Finalement, le tribunal de grande instance de Paris résilie le contrat aux "torts exclusifs" d'Arthur, et le condamne à payer à Fun 3.000 euros de frais de procédure. Il estime qu'Arthur a commis la faute de ne reprendre son émission que le 6 septembre, puis en dénigrant son employeur à l'antenne. Pour les juges:

"Aucune clause du contrat ne confère à Arthur la faculté de s’opposer à l’intervention sur Fun d’un autre animateur choisi par Fun, et notamment de Cauet. Ce même contrat ne contient aucune clause de conscience imposée à Fun par Arthur. Ainsi, les convictions personnelles d'Arthur, aussi respectables soient-elles, n’entraient pas dans le champ contractuel. 

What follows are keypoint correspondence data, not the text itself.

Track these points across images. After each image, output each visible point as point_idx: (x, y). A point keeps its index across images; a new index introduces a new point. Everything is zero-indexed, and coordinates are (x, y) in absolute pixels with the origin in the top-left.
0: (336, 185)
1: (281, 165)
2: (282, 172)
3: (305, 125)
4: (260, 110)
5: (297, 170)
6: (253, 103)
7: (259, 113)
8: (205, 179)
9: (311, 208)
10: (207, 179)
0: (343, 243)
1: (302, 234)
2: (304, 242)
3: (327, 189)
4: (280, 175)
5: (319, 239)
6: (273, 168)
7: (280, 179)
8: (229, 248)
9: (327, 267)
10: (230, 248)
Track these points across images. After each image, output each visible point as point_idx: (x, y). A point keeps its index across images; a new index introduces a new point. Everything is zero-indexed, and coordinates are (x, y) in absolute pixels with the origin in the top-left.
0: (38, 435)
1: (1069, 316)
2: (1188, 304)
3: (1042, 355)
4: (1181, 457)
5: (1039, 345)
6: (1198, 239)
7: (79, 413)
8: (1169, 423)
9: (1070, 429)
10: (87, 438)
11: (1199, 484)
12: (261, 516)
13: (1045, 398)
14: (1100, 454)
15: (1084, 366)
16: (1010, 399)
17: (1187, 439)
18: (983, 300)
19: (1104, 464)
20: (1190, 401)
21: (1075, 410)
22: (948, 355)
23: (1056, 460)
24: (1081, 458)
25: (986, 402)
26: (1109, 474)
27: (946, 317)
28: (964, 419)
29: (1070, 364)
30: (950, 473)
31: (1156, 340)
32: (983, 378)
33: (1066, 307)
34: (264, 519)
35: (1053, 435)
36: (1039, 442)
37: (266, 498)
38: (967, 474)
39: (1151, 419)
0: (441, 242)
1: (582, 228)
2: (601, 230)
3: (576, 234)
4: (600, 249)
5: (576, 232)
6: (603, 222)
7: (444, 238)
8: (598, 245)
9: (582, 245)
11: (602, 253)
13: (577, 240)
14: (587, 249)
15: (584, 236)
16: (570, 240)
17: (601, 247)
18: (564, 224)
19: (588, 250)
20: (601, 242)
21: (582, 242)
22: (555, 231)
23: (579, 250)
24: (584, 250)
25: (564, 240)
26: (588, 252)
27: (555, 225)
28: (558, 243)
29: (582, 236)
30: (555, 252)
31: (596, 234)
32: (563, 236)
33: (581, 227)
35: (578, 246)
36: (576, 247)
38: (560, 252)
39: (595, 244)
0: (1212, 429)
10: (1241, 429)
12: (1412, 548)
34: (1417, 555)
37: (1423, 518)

Au surplus, le tribunal ne peut pas déterminer les causes du conflit entre ces deux animateurs, la référence à des valeurs différentes n’étant pas vérifiable, alors qu’il n’est pas prouvé qu’à l’époque des propos tenus en janvier 1995 par Cauet à l’antenne de Fun, Arthur ait pris une position publique d’opposition, et que Cauet ait perduré dans de tels errements à caractère raciste ou antisémite.
Par ailleurs, Arthur ne démontre pas en quoi l’animation par Cauet d’une émission matinale sur Fun Radio rendrait plus difficiles, voire impossibles, les conditions tant matérielles qu’intellectuelles de la production et de l’animation de l’émission d’Arthur.”

Arthur ne reste pas longtemps sur le carreau, et rejoint Europe 2 fin 2004. Et finalement, les deux animateurs se réconcilieront deux ans plus tard.